===== Reading passage
The fifteen issues of the Dishwasher zine are now out of print. Memoirs of Jordan's dishwashing years were published in the book Dishwasher: One Man's Quest to Wash Dishes in All 50 States by Harper Perennial in 2007; it was positively reviewed in Chicagoist. Without reading it, New York Times writer Dwight Garner initially dismissed the book; upon chiding by readers of his column, he wrote "Boy, was I wrong about it - it's exceedingly well-written and explores an American subculture, one Jordan has been working in for more than a decade, with real tact and feeling and humor."

Dishwasher Pete has contributed to five episodes of the radio program This American Life. His writing has also appeared on the Open Letters website.

Dishwasher Pete also volunteered as a "human guinea pig" in first-in-man drug trials, and contributed articles to the Guinea Pig Zero: A Journal for Human Research Subjects zine.

In 2002 Pete moved to Amsterdam, where he became fascinated by the culture and history of this city of cyclists. This is the basis for his second book: In the City of Bikes: The Story of the Amsterdam Cyclist (Harper Perennial, 2013).

==Quotes==
- "Just keep washing." ― Bob Dole, in response to Dishwasher Pete asking his advice for the dishwashers of America, at a restaurateur convention.
==========
===== Information supplied
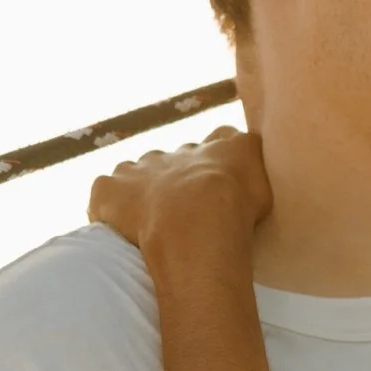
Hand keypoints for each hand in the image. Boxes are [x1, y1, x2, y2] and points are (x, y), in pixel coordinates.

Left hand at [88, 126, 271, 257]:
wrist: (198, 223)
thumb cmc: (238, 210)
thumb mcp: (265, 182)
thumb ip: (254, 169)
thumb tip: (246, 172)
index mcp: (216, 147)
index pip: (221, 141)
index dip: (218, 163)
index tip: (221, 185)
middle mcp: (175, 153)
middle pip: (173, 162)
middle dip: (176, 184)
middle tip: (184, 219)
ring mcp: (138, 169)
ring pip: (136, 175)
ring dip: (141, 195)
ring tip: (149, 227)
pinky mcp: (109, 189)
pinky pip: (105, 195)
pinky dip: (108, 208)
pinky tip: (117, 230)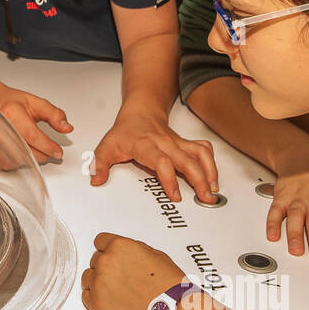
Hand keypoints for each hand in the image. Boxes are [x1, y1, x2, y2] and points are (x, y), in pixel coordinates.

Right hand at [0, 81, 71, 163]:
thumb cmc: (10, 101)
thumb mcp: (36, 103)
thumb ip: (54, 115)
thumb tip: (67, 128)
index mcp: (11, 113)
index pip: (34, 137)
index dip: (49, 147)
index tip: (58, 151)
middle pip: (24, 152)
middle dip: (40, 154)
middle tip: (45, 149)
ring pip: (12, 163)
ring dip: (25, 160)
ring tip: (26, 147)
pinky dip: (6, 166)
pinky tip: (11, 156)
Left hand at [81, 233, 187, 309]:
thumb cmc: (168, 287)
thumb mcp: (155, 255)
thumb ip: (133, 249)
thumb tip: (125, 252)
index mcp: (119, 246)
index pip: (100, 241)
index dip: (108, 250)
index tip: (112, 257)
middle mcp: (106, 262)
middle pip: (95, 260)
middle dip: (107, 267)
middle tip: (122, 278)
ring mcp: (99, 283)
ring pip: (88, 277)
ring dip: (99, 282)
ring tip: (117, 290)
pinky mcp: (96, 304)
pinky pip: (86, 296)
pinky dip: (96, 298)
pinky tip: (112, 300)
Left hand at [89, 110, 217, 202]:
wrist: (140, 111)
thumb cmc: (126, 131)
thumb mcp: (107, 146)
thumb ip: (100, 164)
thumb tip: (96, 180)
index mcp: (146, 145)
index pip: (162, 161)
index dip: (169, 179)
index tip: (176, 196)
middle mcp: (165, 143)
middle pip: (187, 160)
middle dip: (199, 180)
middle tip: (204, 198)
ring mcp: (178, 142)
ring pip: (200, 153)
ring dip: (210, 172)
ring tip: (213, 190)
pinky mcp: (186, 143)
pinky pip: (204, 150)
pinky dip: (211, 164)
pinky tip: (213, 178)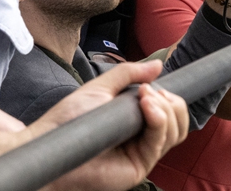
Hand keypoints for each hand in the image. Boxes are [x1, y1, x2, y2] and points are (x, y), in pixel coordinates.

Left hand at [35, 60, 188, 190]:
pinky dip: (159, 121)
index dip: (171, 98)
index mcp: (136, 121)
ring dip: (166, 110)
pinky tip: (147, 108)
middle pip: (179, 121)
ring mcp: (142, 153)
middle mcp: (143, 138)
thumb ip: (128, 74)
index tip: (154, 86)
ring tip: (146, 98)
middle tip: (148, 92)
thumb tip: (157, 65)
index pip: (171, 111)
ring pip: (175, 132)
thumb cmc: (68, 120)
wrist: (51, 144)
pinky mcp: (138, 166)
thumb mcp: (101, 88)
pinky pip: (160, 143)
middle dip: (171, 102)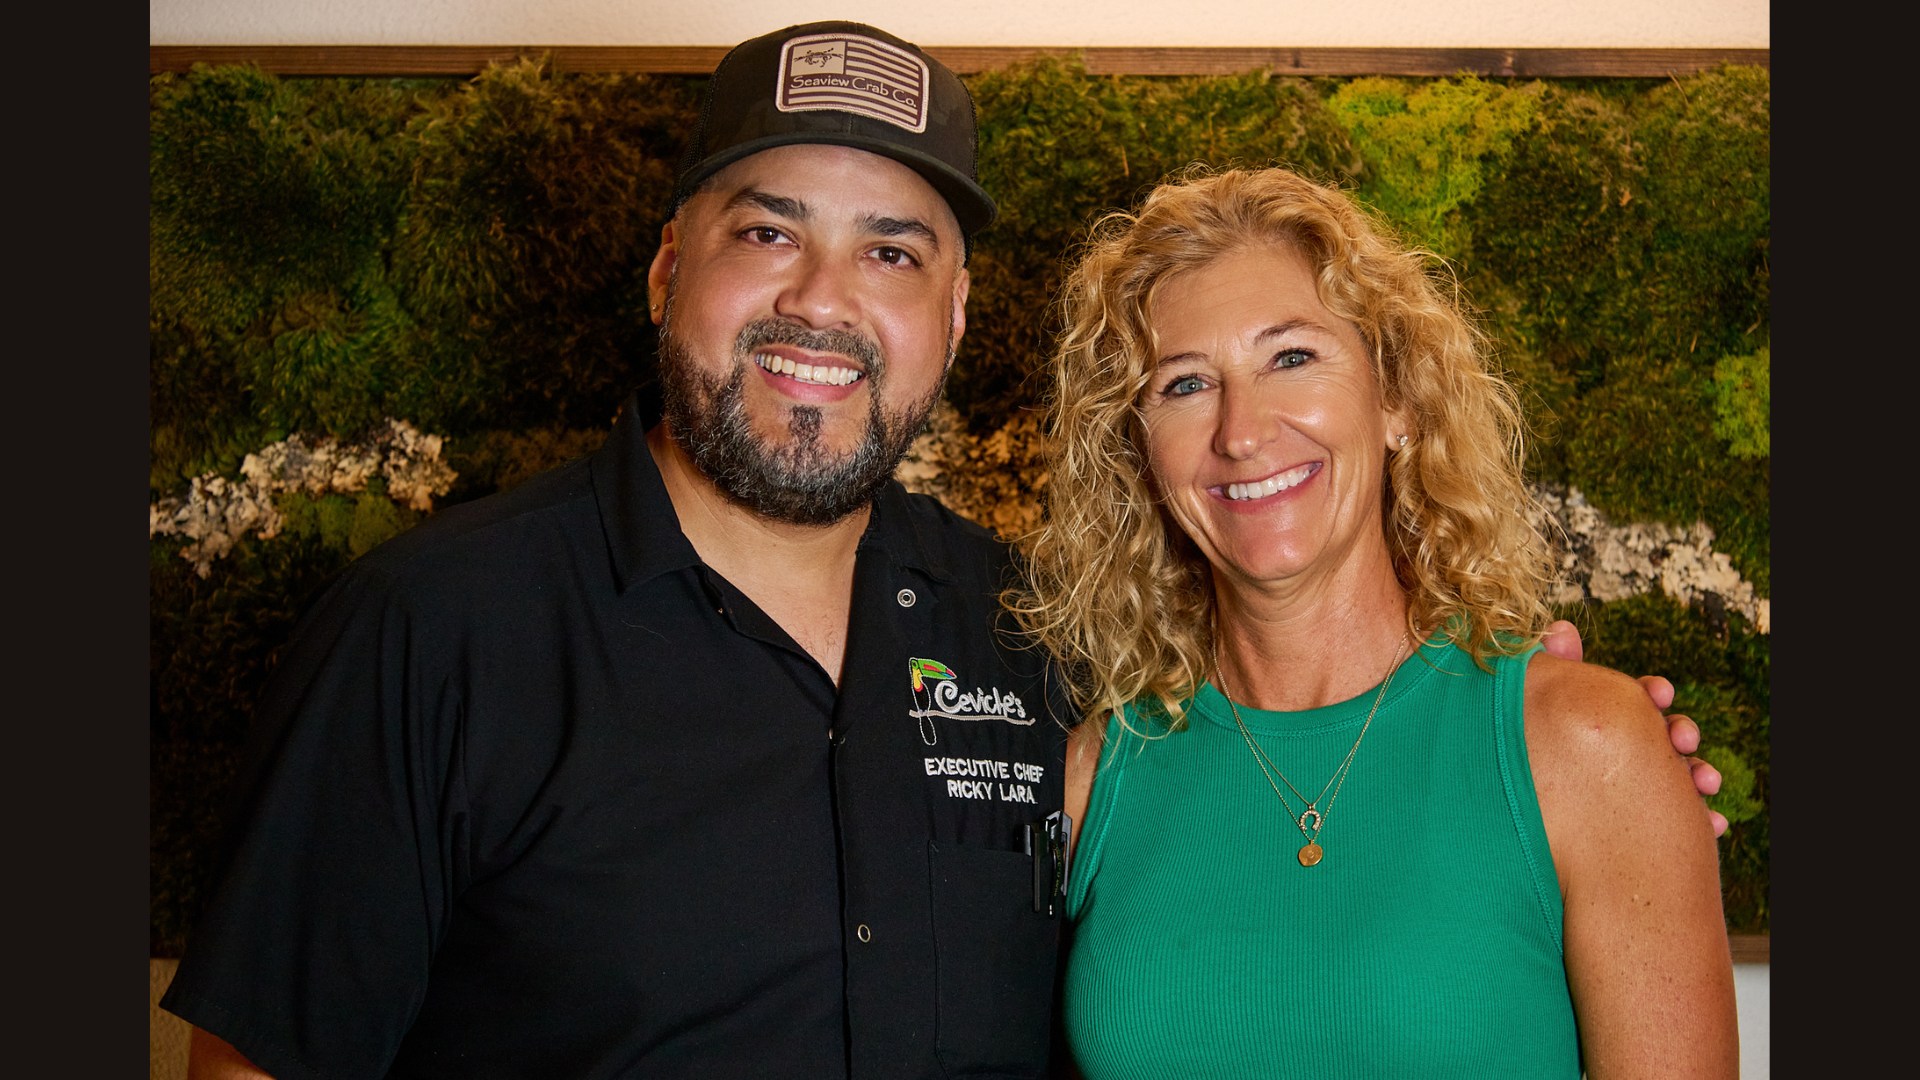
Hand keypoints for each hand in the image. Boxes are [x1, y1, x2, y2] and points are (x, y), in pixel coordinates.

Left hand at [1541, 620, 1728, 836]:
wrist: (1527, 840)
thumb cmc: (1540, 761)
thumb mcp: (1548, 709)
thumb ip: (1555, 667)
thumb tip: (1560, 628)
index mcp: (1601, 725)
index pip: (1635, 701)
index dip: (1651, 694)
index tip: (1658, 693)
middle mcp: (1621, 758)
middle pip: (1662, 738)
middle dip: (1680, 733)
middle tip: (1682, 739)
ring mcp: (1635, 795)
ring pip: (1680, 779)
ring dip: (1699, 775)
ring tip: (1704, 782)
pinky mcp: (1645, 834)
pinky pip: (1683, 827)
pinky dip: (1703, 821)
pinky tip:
==========
Required action: Decide whether each statement agrees with the Dishwasher Pete text, answering yes or no and quoting the text's deciding words: 1. All fifteen issues of the Dishwasher zine remain in print. 2. Pete moved to Amsterdam in 2002. 3. Dwight Garner first dismissed the book without having read it.

Response below:
1. No: "The fifteen issues of the Dishwasher zine are now out of print."
2. Yes: "In 2002 Pete moved to Amsterdam"
3. Yes: "Without reading it, New York Times writer Dwight Garner initially dismissed the book"